Actually, it appears that having mutliple npm packages rather than single
all-in-one package would better reflect the modular nature of
components that comprise thrift and would make it easier to use -
something like thift-core (or thift-types?),
thrift-transport-buffered, thrift-transport-framed,
thrift-protocol-binary and so on.

I also noticed that generated types js file requires q but it is
actually unused. I have a very simple .thrift file though. I was
wondering if there's ever a case where promises would be need in types
file?

Speaking of promises - I think it's a great improvement over
callbacks, honestly I'm not sure why would anyone would want to remove
them. One thing that would be nice is to be able to use any
spec-compliant implementation, such as when.js or native ES6 if
available, although I don't know what's a good way to implement
this. Another area where promises may potentially be useful is error handling, 
as
an alternative to events.

I'm just getting my feet wet with thrift, so it'll probably be some
time before I have any patches, but when I do will certainly share.
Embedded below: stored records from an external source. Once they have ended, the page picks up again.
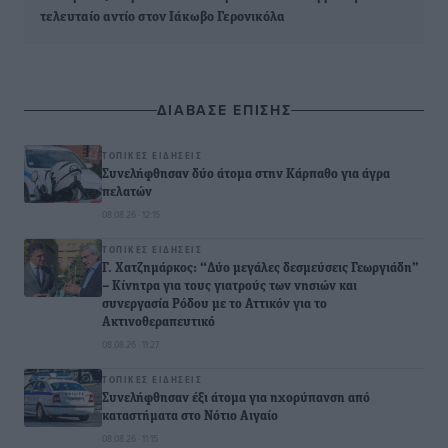
τελευταίο αντίο στον Ιάκωβο Γερονικόλα
ΔΙΑΒΑΣΕ ΕΠΙΣΗΣ
ΤΟΠΙΚΈΣ ΕΙΔΉΣΕΙΣ
Συνελήφθησαν δύο άτομα στην Κάρπαθο για άγρα
πελατών
08.08.26 · 12:15
ΤΟΠΙΚΈΣ ΕΙΔΉΣΕΙΣ
Γ. Χατζημάρκος: “Δύο μεγάλες δεσμεύσεις Γεωργιάδη”
– Κίνητρα για τους γιατρούς των νησιών και
συνεργασία Ρόδου με το Αττικόν για το
Ακτινοθεραπευτικό
08.08.26 · 11:27
ΤΟΠΙΚΈΣ ΕΙΔΉΣΕΙΣ
Συνελήφθησαν έξι άτομα για ηχορύπανση από
καταστήματα στο Νότιο Αιγαίο
08.08.26 · 11:15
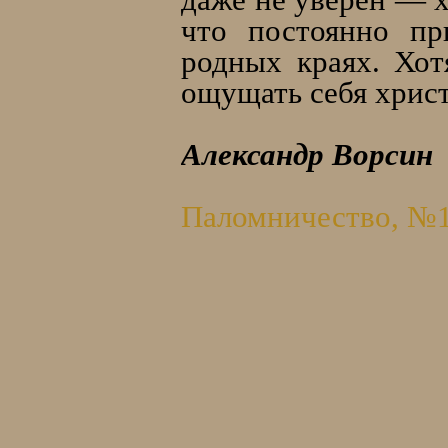
что постоянно пр
родных краях. Хот
ощущать себя христ
Александр Ворсин
Паломничество, №1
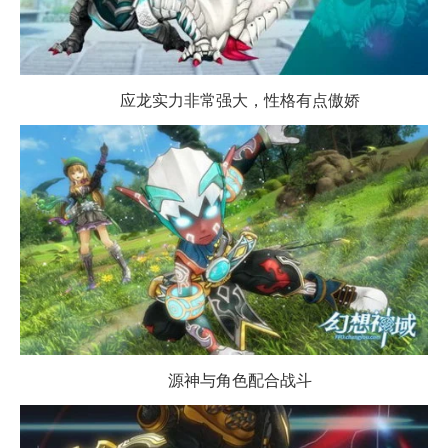
应龙实力非常强大，性格有点傲娇
源神与角色配合战斗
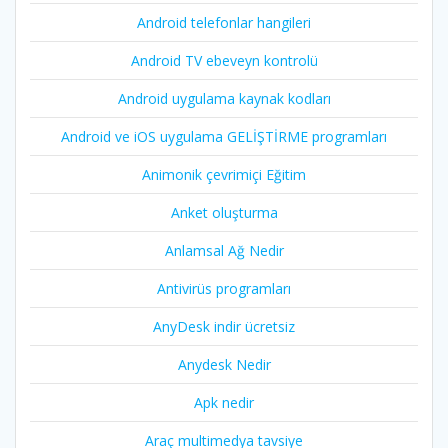
Android telefonlar hangileri
Android TV ebeveyn kontrolü
Android uygulama kaynak kodları
Android ve iOS uygulama GELİŞTİRME programları
Animonik çevrimiçi Eğitim
Anket oluşturma
Anlamsal Ağ Nedir
Antivirüs programları
AnyDesk indir ücretsiz
Anydesk Nedir
Apk nedir
Araç multimedya tavsiye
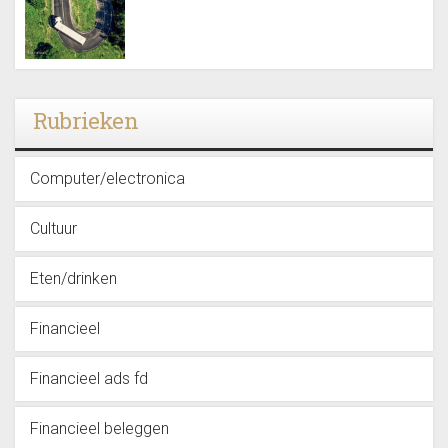
Rubrieken
Computer/electronica
Cultuur
Eten/drinken
Financieel
Financieel ads fd
Financieel beleggen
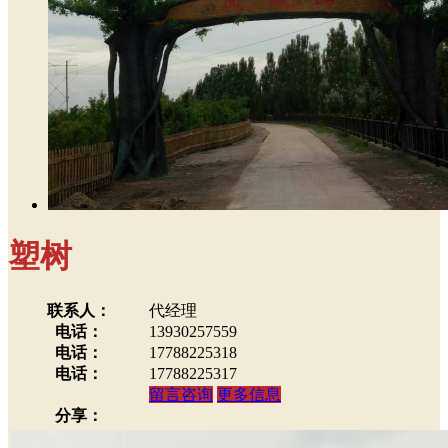
塑树
联系人：
代经理
电话：
13930257559
电话：
17788225318
电话：
17788225317
留言咨询
更多信息
分享：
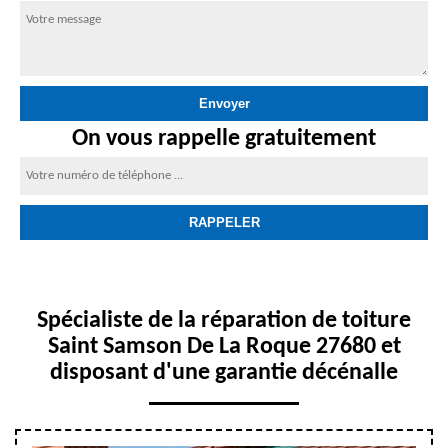
On vous rappelle gratuitement
Spécialiste de la réparation de toiture
Saint Samson De La Roque 27680 et
disposant d'une garantie décénalle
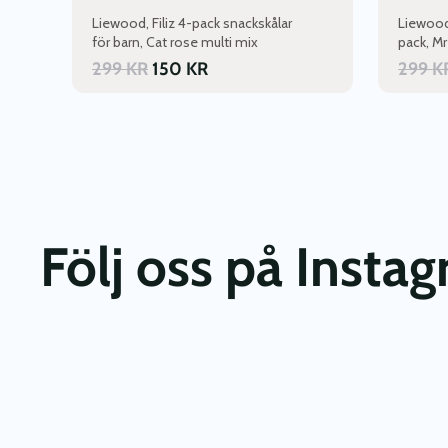
Liewood, Filiz 4-pack snackskålar
Liewood,
för barn, Cat rose multi mix
pack, Mr
299
KR
150
KR
299
K
Följ oss på Insta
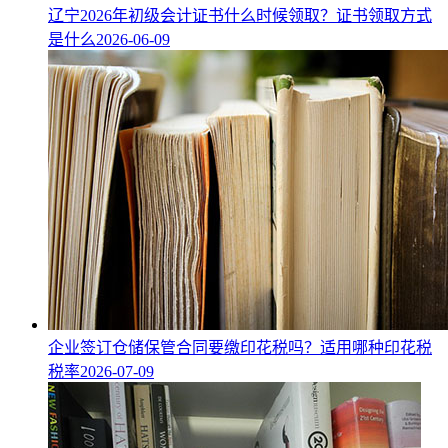
辽宁2026年初级会计证书什么时候领取？证书领取方式
是什么
2026-06-09
企业签订仓储保管合同要缴印花税吗？适用哪种印花税
税率
2026-07-09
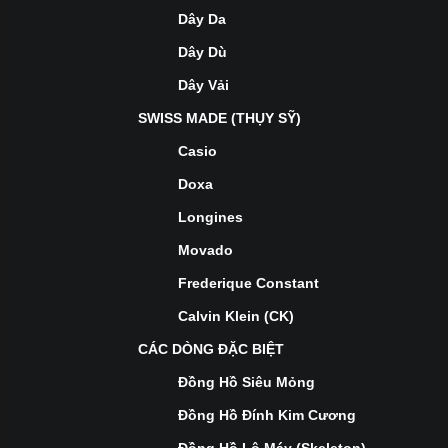
Dây Da
Dây Dù
Dây Vải
SWISS MADE (THỤY SỸ)
Casio
Doxa
Longines
Movado
Frederique Constant
Calvin Klein (CK)
CÁC DÒNG ĐẶC BIỆT
Đồng Hồ Siêu Mỏng
Đồng Hồ Đính Kim Cương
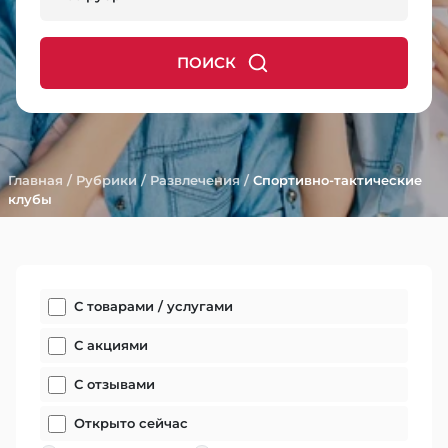
ПОИСК
Главная
/
Рубрики
/
Развлечения
/
Спортивно-тактические
клубы
С товарами / услугами
С акциями
С отзывами
Открыто сейчас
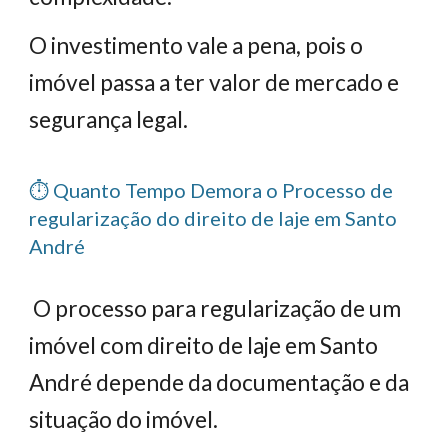
O investimento vale a pena, pois o
imóvel passa a ter valor de mercado e
segurança legal.
⏱️ Quanto Tempo Demora o Processo de
regularização do direito de laje em Santo
André
O processo para regularização de um
imóvel com direito de laje em Santo
André depende da documentação e da
situação do imóvel.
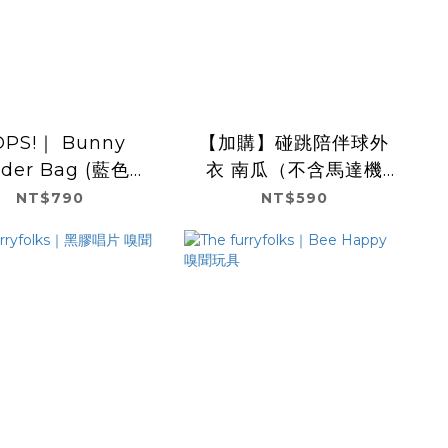
S!｜ Bunny
【加購】碰跳陪伴球外
nder Bag (藍色）
衣 南瓜（不含馬達機
收納包
身）
NT$790
NT$590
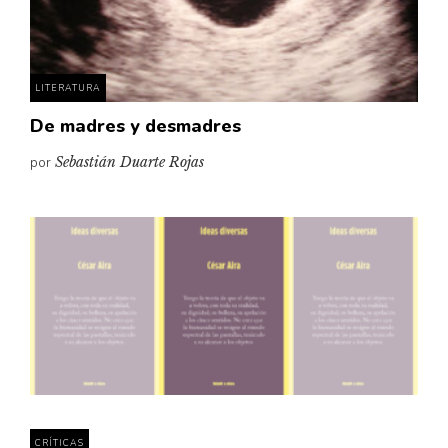
LITERATURA
De madres y desmadres
por
Sebastián Duarte Rojas
CRÍTICAS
> nodejs: index.js requires too much
> ----------------------------------
>
>                 Key: THRIFT-2995
>                 URL: https://issues.apache.org/jira/browse/THRIFT-2995
>             Project: Thrift
>          Issue Type: Bug
>          Components: Node.js - Library
>    Affects Versions: 0.9.2
>         Environment: webpack
>            Reporter: Igor Tkach
>
> THRIFT-2387 requested centralizing external exports in index.js. Required 
> modules that are now in  index.js create unnecessary and problematic 
> dependencies  which make it impossible to use thrift module in browser via 
> tools like webpack. Client code may avoid using {{require('thrift')}} import 
> like so:
> {code:javascript}
> var options = {
>     transport: require('thrift/transport').TBufferedTransport,
>     protocol: require('thrift/protocol').TBinaryProtocol,
>     path: "/",
>     headers: {"Connection": "close"},
>     https: false,
>     responseType: 'arraybuffer'
>   };
>   var httpConnection = require('thrift/http_connection');
>   var con = httpConnection.createHttpConnection("localhost", 8888, options);
>   var client = httpConnection.createHttpClient(MyService, con);
> {code}   
> but unfortunately generated {{MyService}} nodejs module contains  
> {{require('thrift')}} which tries to bring in connection, ws_connection, 
> server and web_server all of which of course are unwanted in the browser and 
> depend on node modules that can't work in the browser.